Nei mesi invernali, quando la notte polare o il crepuscolo dominano la giornata, una lampada frontale è pratica, non facoltativa. Anche a mezzogiorno di dicembre la luce è fioca e blu, rendendo difficile vedere dove mette i piedi sulle rocce o nei villaggi rorbu. Una lampada frontale con almeno 200 lumens Le permette di muoversi in sicurezza e illuminare i dettagli per le fotografie. Utilizzi la modalità a luce rossa per preservare la visione notturna se si trova fuori nelle ore più buie. Metta nello zaino giornaliero una lampada frontale e batterie di ricambio e verifichi che funzioni prima dell'inizio del tour.

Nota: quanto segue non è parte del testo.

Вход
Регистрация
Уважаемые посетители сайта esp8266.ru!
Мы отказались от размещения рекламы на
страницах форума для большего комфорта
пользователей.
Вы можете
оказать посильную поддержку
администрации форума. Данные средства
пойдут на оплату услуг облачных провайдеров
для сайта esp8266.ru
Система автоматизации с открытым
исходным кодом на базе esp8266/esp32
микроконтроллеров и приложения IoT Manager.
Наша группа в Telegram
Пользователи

Cosa lasciare a casa e checklist finale
La bellezza delle Lofoten risiede nel loro paesaggio selvaggio, e il bagaglio dovrebbe rifletterlo. Lasci a casa valigie pesanti, scarpe in eccesso e tutto ciò che non è adatto a pioggia e vento. Un solo paio di scarponi da trekking di qualità supera tre paia di scarpe casual. Un'unica giacca impermeabile è più efficace di una collezione di strati leggeri che non reggeranno alla pioggia persistente. Profumo e dopobarba intenso si disperdono nel vento e sono superflui nell'aria fresca. Eviti del tutto gli indumenti in cotone: trattengono l'umidità e perdono calore quando sono bagnati.

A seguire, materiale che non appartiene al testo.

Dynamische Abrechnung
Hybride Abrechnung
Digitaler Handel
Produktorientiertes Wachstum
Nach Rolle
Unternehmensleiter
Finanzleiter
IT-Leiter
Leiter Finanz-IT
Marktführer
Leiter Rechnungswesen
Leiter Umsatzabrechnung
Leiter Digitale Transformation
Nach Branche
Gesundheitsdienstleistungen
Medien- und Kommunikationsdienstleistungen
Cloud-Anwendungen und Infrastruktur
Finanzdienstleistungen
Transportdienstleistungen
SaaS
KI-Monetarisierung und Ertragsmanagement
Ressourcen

La checklist finale prima del tour di 9 ore: giacca impermeabile con cuciture sigillate, scarponi da trekking imbottiti, strato di base in lana o materiale sintetico, strato intermedio in pile o lana, guanti imbottiti e cappello, occhiali da sole, zaino giornaliero, borraccia, snack o barrette energetiche, telefono e fotocamera con batterie di ricambio, lampada frontale se visita la zona in inverno, e tutti i farmaci o effetti personali necessari. Si vesta a strati per adattarsi agli spostamenti tra il minivan e le 7 tappe sulle isole, da Valgata 6 a Reine e ritorno. Il tempo alle Lofoten è imprevedibile, ma l'attrezzatura giusta rende gestibile ogni condizione e piacevole ogni momento all'aperto.